After several checks I found this: the OpenVPN accepts connections only in one of the WANs. If I set the other WAN as option in client export I get:
Feb 08 17:54:13: TCP/UDP: Incoming packet rejected from <WAN-1-IP>:1196[2], expected peer address: <WAN-2-IP>:1196 (allow this incoming source address/port by removing --remote or adding --float)
There is a floating rule for OpenVPN, though.
The <WAN-1-IP>is a PPoE VLAN interface and the <WAN-2-IP>is the main WAN port of PFSense.
Best regards
Kostas
Am I right, that your OpenVPN server is listening on WAN1 and WAN2 and you are using UDP as protocol ?

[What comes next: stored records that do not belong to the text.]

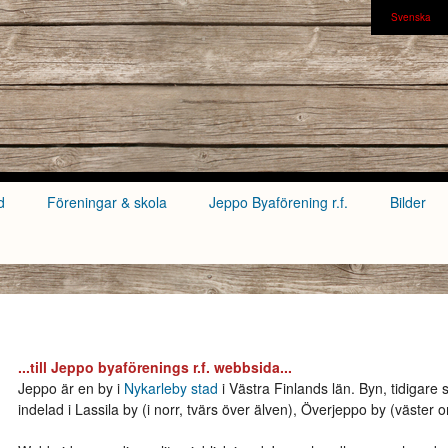
Svenska
d
Föreningar & skola
Jeppo Byaförening r.f.
Bilder
...till Jeppo byaförenings r.f. webbsida...
Jeppo är en by i
Nykarleby stad
i Västra Finlands län. Byn, tidigare
indelad i Lassila by (i norr, tvärs över älven), Överjeppo by (väster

Then Failover will not work. Failover and OpenVPN do not work with this kind of configuration. To make it work configure it this way:
The OpenVPN Server is listening on the LAN address, port 1194, UDP
Create a "Port Forward" from WAN1 address, poirt 1194 to LAN address, port 1194
Create a "Port Forward" from WAN2 address, port 1194 to LAN address, port 1194
Create corresponding firewall rules for these two Port Forwards.
Add this to your OpenVPN client.conf
remote-random
remote WAN1_address 1194
remote WAN2_address 1194
remote random means: The client tries to use the one or the other IP. There is no order, it is "random".
If you delete "remote random" then the client first uses WAN1-IP and if this fails WAN2-IP. It checks the remote IP addresses from top to down.
PS: Delete the floating rule for OpenVPN - just use "normal" rules like I wrote above - that's enough.